Passage:
☆ ☆ ☆ ☆

- Conference: Metro Atlantic Athletic Conference
- Record: 5–6 (3–2 MAAC)
- Head coach: Bob Benson (8th season);
- Captains: Brett Crowder; Gharun Hester; Ryan O'Donoghue; Reid Wakefield;
- Home stadium: Kehoe Field

= 2000 Georgetown Hoyas football team =

American college football season

The 2000 Georgetown Hoyas football team represented Georgetown University as a member of the Metro Atlantic Athletic Conference (MAAC) during the 2000 NCAA Division I-AA football season. Led by eighth-year head coach Bob Benson, the Hoyas compiled an overall record of 5–6 with a mark of 3–2 in conference play, placing fourth in the MAAC. Brett Crowder, Gharun Hester, Ryan O'Donoghue and Reid Wakefield were the team captains. Georgetown played its home games at Kehoe Field, on the university campus in Washington, D.C.

☆ ☆ ☆ ☆

Check your understanding:
A - Answer these questions using the text on the 2000 Georgetown Hoyas football team:
(i) What was the team's home stadium?
(ii) Where did the team finish in the MAAC standings?
(iii) Which season was this for head coach Bob Benson?
B - List every team captain named in the text on the 2000 Georgetown Hoyas football team.

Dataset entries
☆ ☆ ☆ ☆

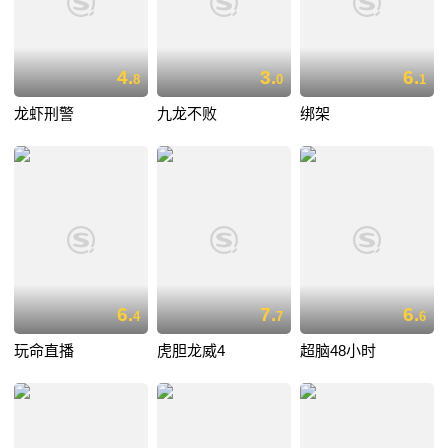
4.
3.
6.
8
0
1
龙虾刑警
九龙不败
绑架
6.
7.
6.
4
7
6
玩命直播
虎胆龙威4
超脑48小时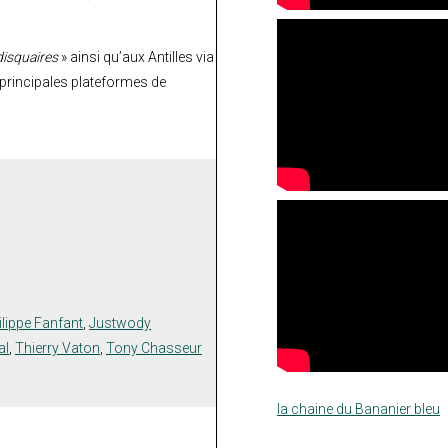
disquaires
» ainsi qu’aux Antilles via
s principales plateformes de
lippe Fanfant
,
Justwody
al
,
Thierry Vaton
,
Tony Chasseur
la chaine du Bananier bleu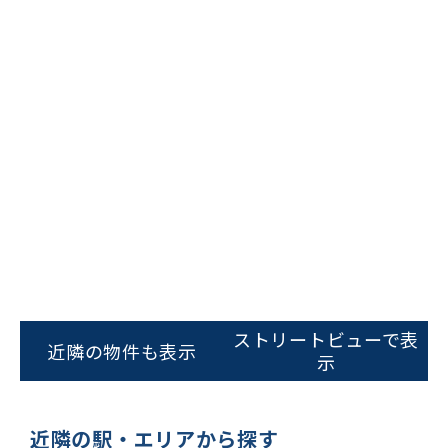
ビルコード：
172272
をお伝えいただくと
スムーズにご案内できます
ストリートビューで表
近隣の物件も表示
示
0120-620-213
平日 9:00〜18:00
近隣の駅・エリアから探す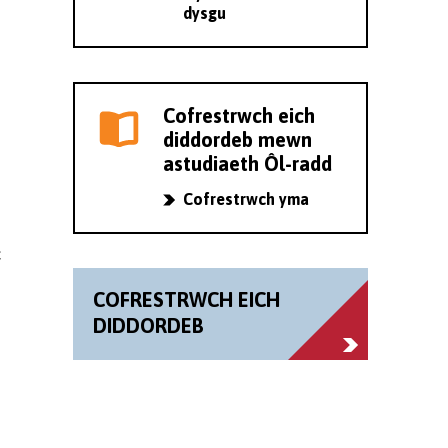
dysgu
Cofrestrwch eich
diddordeb mewn
astudiaeth Ôl-radd
Cofrestrwch yma
c
COFRESTRWCH EICH
DIDDORDEB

☆ ☆ ☆ ☆

Solutions:
A -
(i) Kehoe Field
(ii) Fourth
(iii) His eighth season

B - Brett Crowder, Gharun Hester, Ryan O'Donoghue, Reid Wakefield